When logged in as an ordinary user in X and running "su -" in a console I see the reported behaviour with 28 AVCs.

That is using selinux-policy-3.10.0.32, which (except for /dev/pts/ptmx) works fine.

Comment 16 Daniel Walsh 2011-09-29 19:07:58 UTC
Mads have you tried this with the latest policy?

Comment 17 Mads Kiilerich 2011-09-29 20:16:29 UTC
I don't see this any more after upgrading to selinux-policy-3.10.0-35.fc16.noarch

When I upgraded I saw:

Sep 29 15:19:11 fladmast setroubleshoot: Deleting alert 058b5219-80ff-4a3f-a7fd-5428e131f648, it is dontaudit'd in current policy
Sep 29 15:19:11 fladmast setroubleshoot: Deleting alert d353df85-ec9f-4f8b-9120-bb738b0e297c, it is dontaudit'd in current policy
Sep 29 15:19:12 fladmast setroubleshoot: [server.ERROR] Unable to add audit event: node=fladmast type=AVC msg=audit(1317323878.830:1284): avc:  denied  { getattr } for  pid=7938 comm="passwd" path="/dev/vga_arbiter" dev=devtmpfs ino=1026 scontext=unconfined_u:unconfined_r:passwd_t:s0-s0:c0.c1023 tcontext=system_u:object_r:xserver_misc_device_t:s0 tclass=chr_file#012 #012**** Invalid AVC dontaudited in current policy.  'semodule -B' will turn on dontaudit rules. ***

The last one seems a bit strange - I don't know if it indicates a real problem.

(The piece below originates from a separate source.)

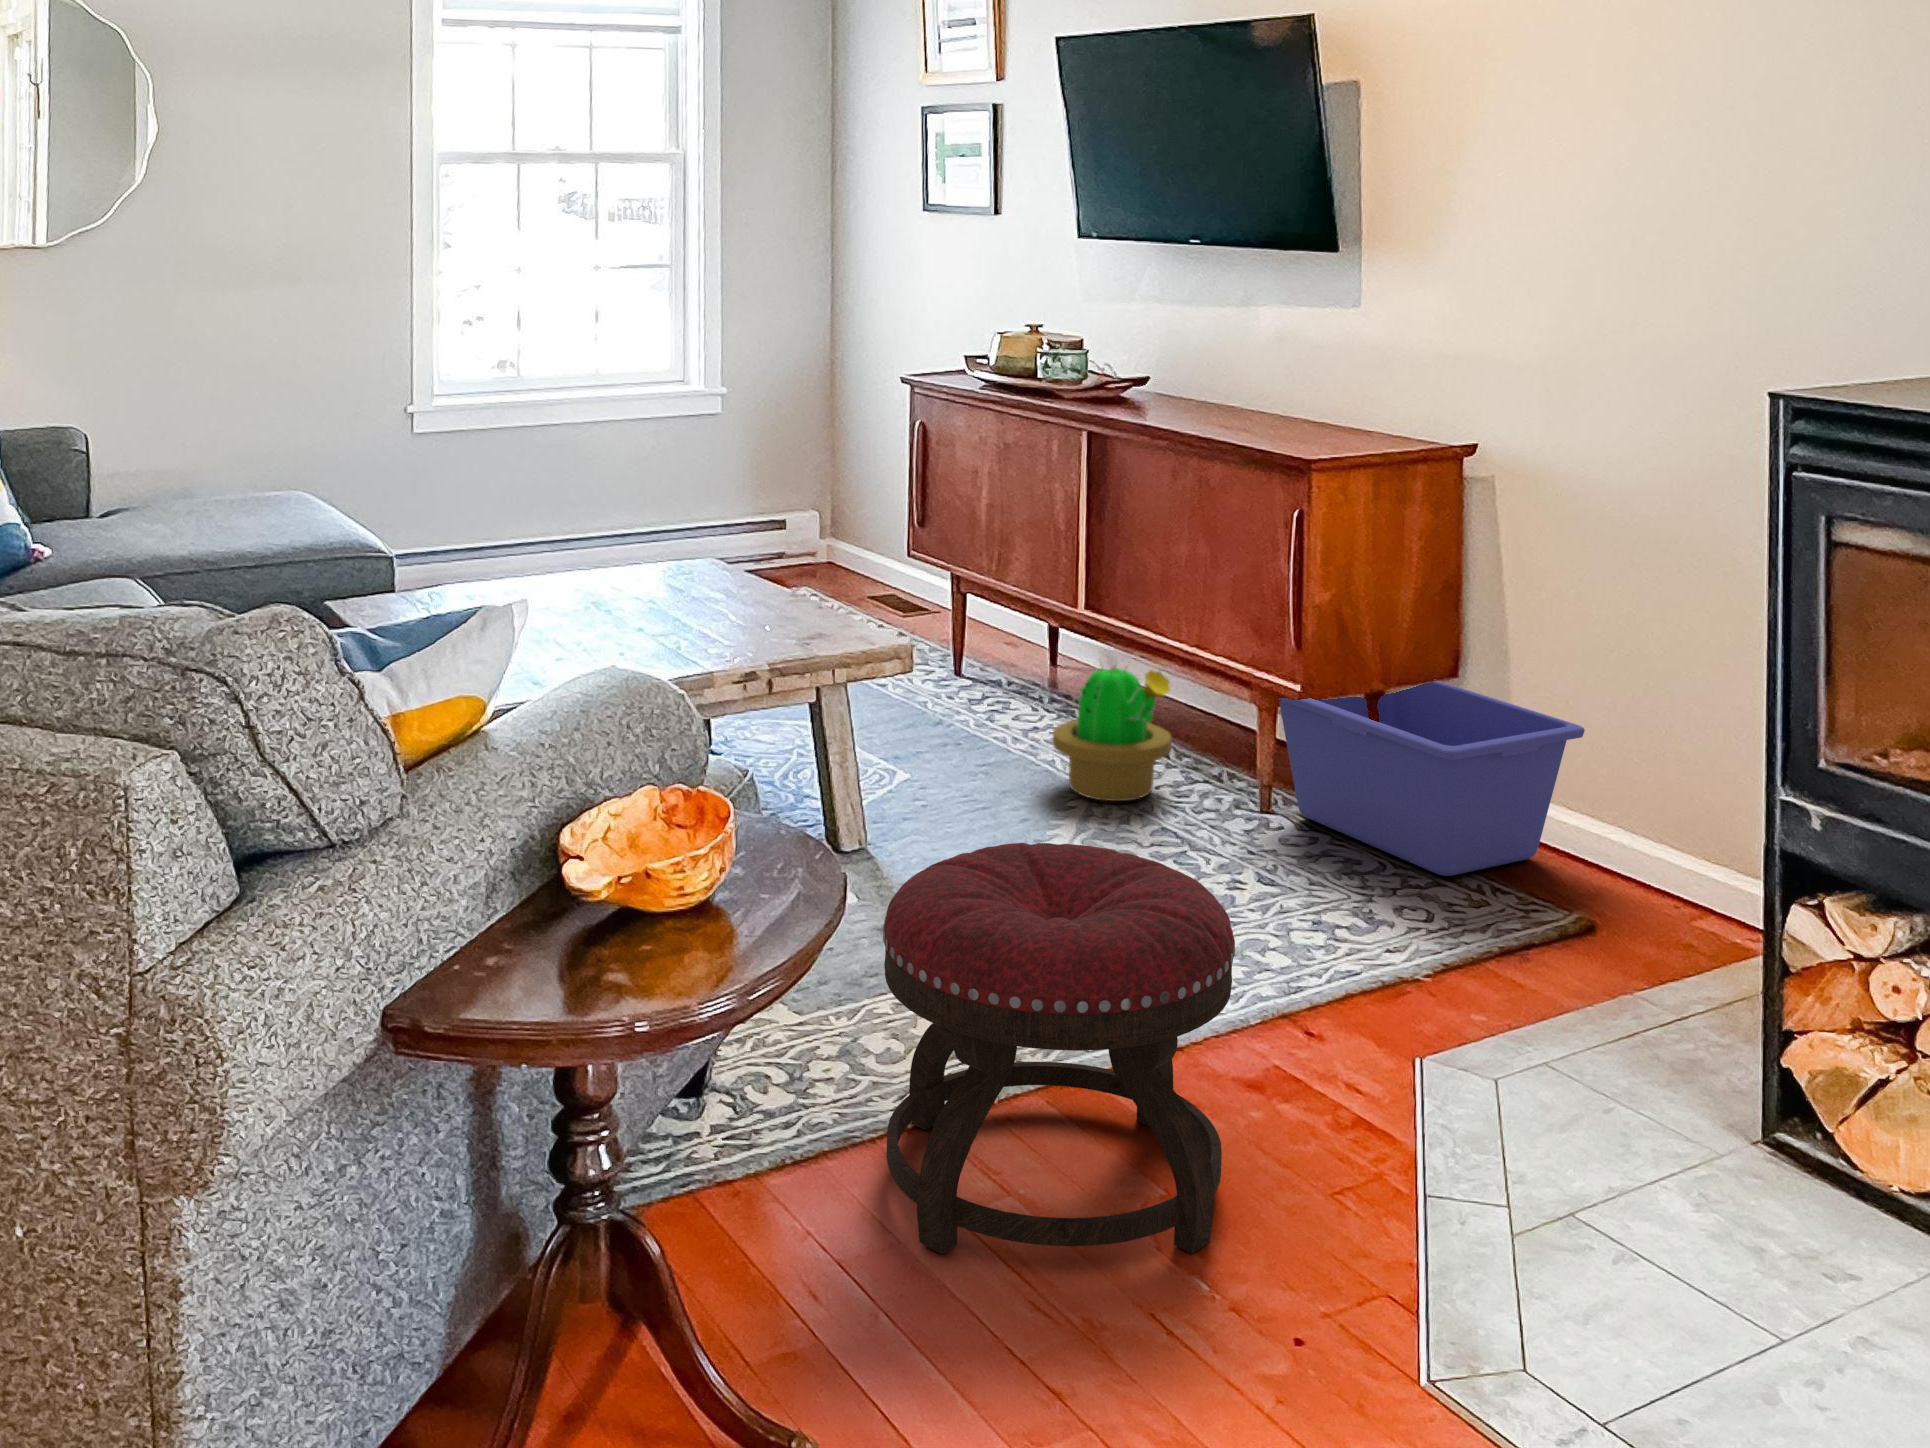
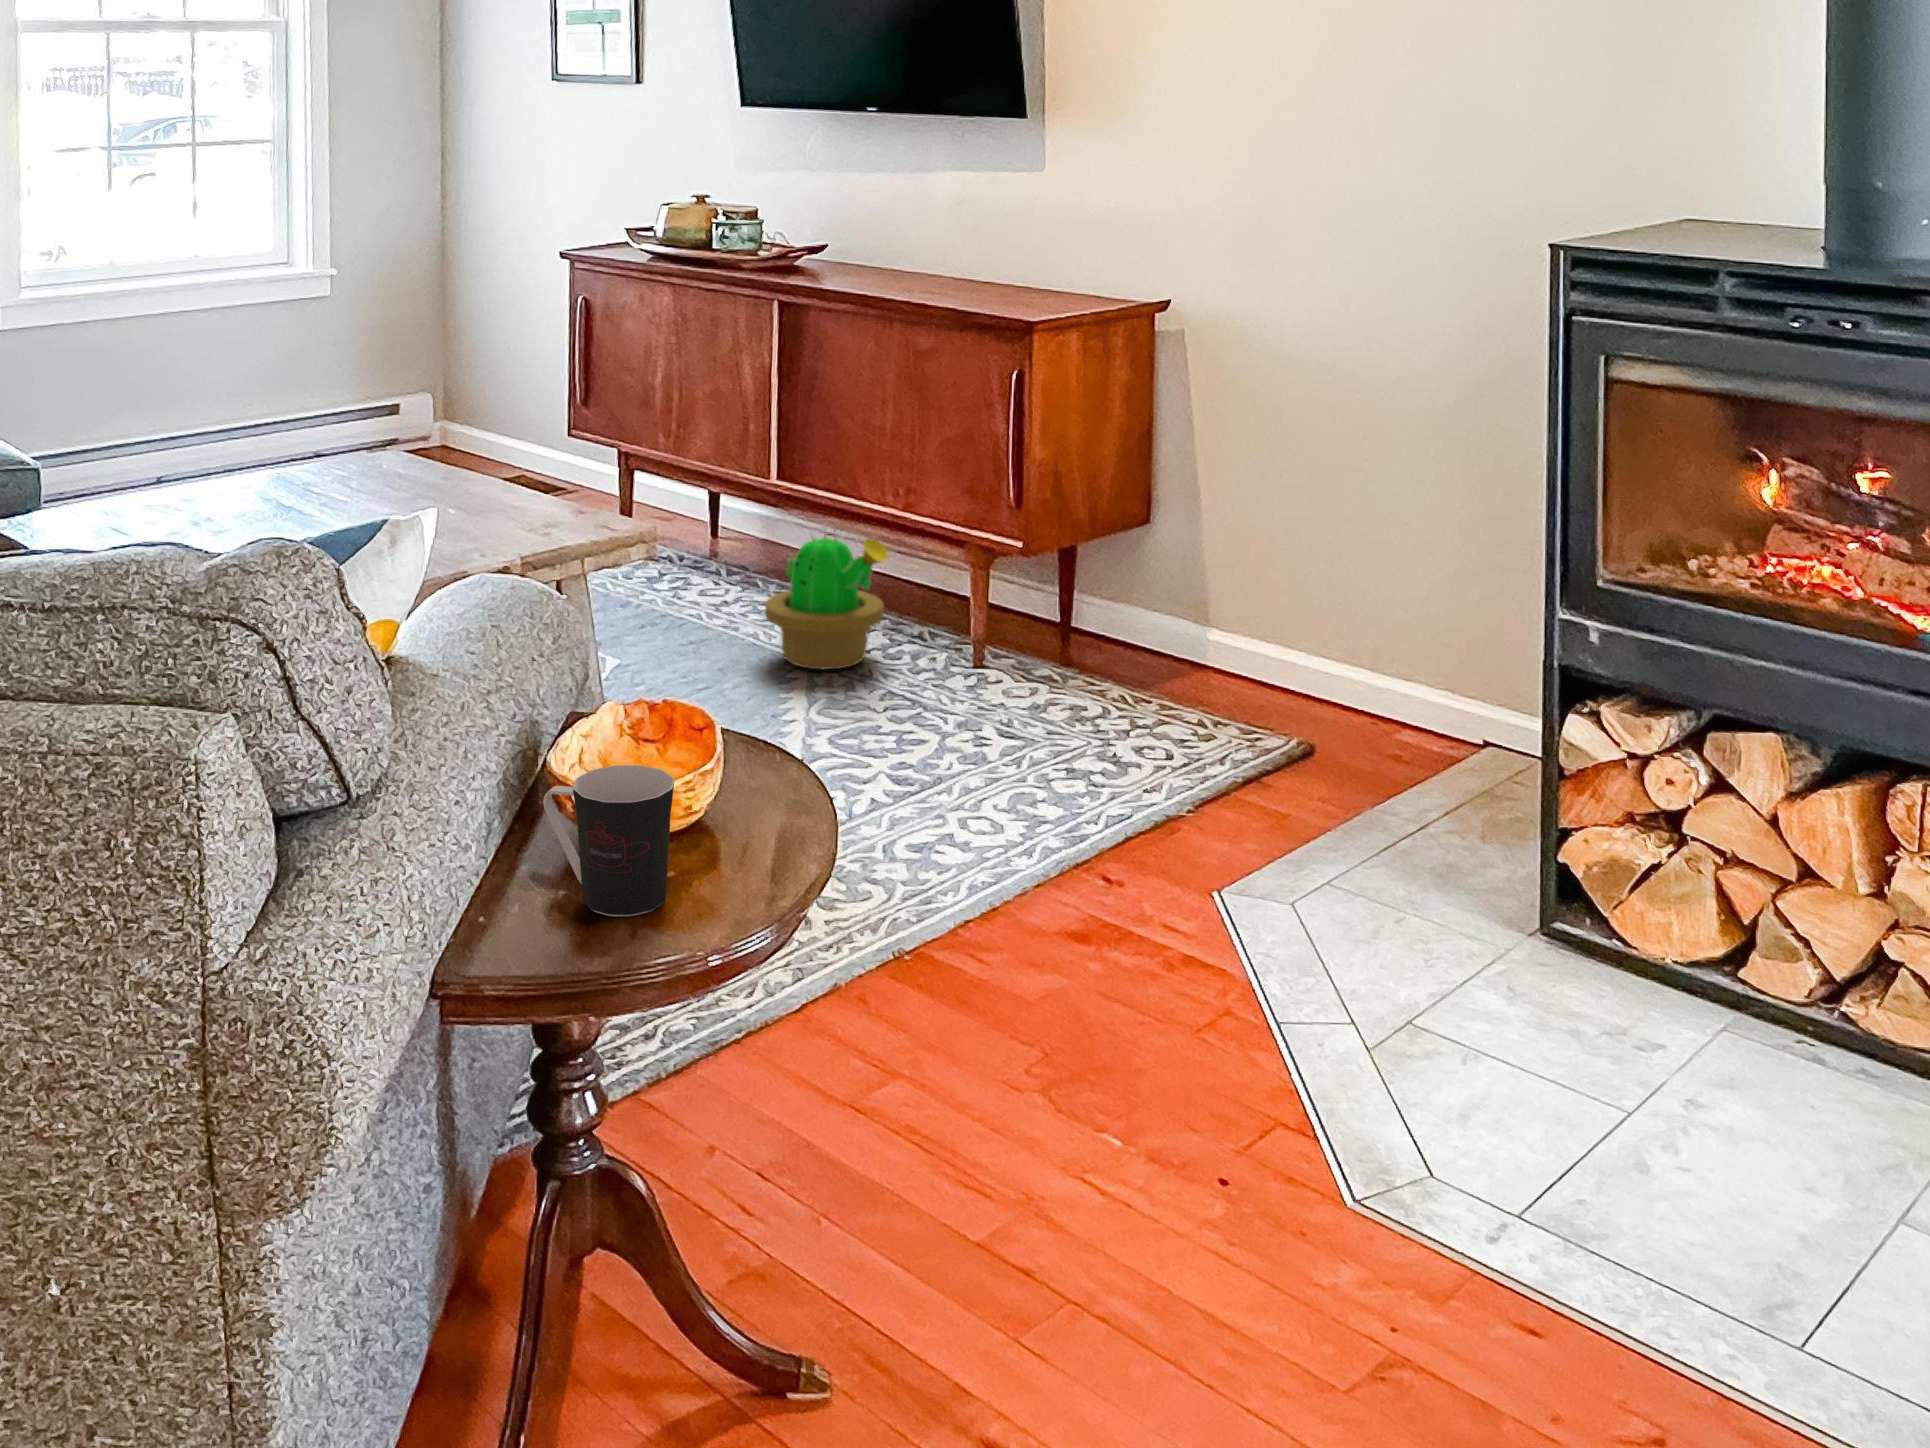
storage bin: present [1278,681,1585,876] -> none [977,518,1286,713]
coffee cup: none [517,831,632,973] -> present [543,765,675,917]
ottoman: present [883,843,1235,1254] -> none [755,723,1107,1139]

Comment 18 Fedora Update System 2011-10-04 11:16:49 UTC
selinux-policy-3.10.0-36.fc16 has been submitted as an update for Fedora 16.
https://admin.fedoraproject.org/updates/selinux-policy-3.10.0-36.fc16

Comment 19 Fedora Update System 2011-10-04 20:49:26 UTC
Package selinux-policy-3.10.0-36.fc16:
* should fix your issue,
* was pushed to the Fedora 16 testing repository,
* should be available at your local mirror within two days.
Update it with:
# su -c 'yum update --enablerepo=updates-testing selinux-policy-3.10.0-36.fc16'
as soon as you are able to.
Please go to the following url:
https://admin.fedoraproject.org/updates/selinux-policy-3.10.0-36.fc16
then log in and leave karma (feedback).

Comment 20 Fedora Update System 2011-10-09 19:35:54 UTC
selinux-policy-3.10.0-38.fc16 has been pushed to the Fedora 16 stable repository.  If problems still persist, please make note of it in this bug report.